The next defense is that complainant admitted in writing that the amount due on the debt of the defendant had been paid in full. This
The case at bar will depend upon the construction of the last clause of the bond, in these words: “Upon final settlement with the association it is to retain as installments on the said stock and interest no greater sum than the sum actually advanced, with interest thereon at the rate of eight per cent, per annum.” That is to say, whatever payments may be made by the defendant either during the currency of the contract or at its conclusion, on final settlement the association cannot retain a greater sum than the amount of the debt, with 8 per cent, annual interest to that date. If more money than this is paid, the surplus may be returned. If this amount is paid on final settlement, the bond must be canceled, and the mortgage satisfied. The words are “installments on said stock and interest.” These words exclude the payments on account of premium. The bond is dated 10th of May, 1892. The monthly installments on the stock are $3; those on the interest $2.50. Taking the decree in this case as the date of final settlement, and fixing the date as of the-10th of February, 1903, there will then have elapsed 10 years and 9 months, or 129 months.
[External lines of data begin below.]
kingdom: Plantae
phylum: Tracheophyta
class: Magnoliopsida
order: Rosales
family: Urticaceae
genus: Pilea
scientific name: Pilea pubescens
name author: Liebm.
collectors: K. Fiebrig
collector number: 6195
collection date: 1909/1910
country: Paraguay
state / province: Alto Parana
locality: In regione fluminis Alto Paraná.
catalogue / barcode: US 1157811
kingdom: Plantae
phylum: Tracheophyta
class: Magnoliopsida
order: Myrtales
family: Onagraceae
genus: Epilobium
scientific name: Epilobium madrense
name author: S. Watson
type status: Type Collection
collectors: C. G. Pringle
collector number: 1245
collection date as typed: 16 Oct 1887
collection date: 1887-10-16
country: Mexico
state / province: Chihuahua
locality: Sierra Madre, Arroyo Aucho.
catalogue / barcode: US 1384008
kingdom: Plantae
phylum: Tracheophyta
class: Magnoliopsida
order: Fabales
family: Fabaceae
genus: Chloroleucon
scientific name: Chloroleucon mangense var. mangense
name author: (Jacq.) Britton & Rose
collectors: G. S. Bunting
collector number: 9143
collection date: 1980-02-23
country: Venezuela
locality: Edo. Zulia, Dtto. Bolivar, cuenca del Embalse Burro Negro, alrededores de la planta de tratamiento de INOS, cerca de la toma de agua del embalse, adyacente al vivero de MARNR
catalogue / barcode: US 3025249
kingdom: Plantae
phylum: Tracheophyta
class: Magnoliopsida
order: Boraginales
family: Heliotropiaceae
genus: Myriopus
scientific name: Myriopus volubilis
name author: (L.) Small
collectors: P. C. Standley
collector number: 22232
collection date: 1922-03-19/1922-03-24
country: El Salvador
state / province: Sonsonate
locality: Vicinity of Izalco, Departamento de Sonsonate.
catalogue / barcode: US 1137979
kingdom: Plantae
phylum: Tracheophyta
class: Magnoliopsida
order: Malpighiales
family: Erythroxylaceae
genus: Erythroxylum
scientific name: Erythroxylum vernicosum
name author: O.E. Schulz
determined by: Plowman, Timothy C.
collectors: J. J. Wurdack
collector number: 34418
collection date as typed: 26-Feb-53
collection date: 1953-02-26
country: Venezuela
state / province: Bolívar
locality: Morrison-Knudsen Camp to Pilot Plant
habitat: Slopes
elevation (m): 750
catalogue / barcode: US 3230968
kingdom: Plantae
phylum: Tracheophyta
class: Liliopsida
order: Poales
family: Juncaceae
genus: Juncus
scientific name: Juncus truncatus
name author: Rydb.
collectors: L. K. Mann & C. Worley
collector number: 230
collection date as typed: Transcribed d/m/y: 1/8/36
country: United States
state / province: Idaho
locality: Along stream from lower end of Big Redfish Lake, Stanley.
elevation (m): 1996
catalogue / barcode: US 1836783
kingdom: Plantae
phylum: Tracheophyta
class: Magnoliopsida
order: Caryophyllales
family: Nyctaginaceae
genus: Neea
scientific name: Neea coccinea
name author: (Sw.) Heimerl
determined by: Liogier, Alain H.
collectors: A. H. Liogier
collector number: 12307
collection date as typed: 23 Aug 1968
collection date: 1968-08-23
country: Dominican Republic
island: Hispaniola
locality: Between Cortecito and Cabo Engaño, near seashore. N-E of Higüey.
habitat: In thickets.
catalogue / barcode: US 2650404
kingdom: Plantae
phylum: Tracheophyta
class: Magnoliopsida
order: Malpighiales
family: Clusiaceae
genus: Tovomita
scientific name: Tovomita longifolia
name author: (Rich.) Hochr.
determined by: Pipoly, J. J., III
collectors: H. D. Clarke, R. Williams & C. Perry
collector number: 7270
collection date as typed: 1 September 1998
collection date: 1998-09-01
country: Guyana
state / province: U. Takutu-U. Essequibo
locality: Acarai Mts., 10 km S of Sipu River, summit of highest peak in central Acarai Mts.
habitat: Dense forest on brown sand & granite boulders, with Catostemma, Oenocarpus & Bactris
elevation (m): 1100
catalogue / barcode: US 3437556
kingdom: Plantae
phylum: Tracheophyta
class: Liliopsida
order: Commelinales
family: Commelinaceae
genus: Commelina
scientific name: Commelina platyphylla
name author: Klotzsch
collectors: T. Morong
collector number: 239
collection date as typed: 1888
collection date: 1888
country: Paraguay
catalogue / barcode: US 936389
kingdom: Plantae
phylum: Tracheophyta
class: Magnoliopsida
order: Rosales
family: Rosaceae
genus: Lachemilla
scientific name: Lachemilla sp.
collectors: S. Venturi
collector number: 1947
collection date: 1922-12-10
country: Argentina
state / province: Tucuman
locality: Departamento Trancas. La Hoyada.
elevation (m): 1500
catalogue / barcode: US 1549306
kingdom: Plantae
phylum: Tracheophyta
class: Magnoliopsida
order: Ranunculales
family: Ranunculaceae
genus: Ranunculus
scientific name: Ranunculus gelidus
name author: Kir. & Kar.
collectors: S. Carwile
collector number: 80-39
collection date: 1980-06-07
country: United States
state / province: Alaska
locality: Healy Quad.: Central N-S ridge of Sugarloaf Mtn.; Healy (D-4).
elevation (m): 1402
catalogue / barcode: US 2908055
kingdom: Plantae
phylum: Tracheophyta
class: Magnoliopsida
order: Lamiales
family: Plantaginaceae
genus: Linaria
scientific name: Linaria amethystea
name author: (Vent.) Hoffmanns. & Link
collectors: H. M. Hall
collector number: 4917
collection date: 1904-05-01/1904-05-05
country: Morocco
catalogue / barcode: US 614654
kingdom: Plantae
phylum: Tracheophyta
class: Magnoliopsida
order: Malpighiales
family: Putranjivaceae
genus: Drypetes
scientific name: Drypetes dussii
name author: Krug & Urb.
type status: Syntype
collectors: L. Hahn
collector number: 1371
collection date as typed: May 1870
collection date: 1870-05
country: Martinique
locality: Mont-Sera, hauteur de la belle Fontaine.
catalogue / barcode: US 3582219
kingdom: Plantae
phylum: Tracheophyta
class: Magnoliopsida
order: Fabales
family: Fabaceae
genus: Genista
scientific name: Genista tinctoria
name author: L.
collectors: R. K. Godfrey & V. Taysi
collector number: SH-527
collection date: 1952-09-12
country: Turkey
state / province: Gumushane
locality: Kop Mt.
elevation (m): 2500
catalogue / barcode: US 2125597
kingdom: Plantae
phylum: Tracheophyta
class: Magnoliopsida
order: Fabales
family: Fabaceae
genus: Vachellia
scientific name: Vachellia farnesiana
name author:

For each of these $5.50 was due and payable as installments; in all, $709.50. There has been actually paid installments to and including September, 1899; that is to say, seven years and three months — 87 months. The installments being $5.50 each a month, she has paid $478.50, and is entitled to credit for this, with interest calculated according to the method of partial payments when each installment was paid.
The standing master will state the account, charging the defendant with $500 and interest thereon from the 10th of May, 1892, at the rate of 8 per cent, per annum. Upon paying the difference of this amount, with the installments already paid, following the method of partial payments, and the cost of these proceedings, the mortgage will be satisfied, without prejudice to any right she may have to dividends or profits.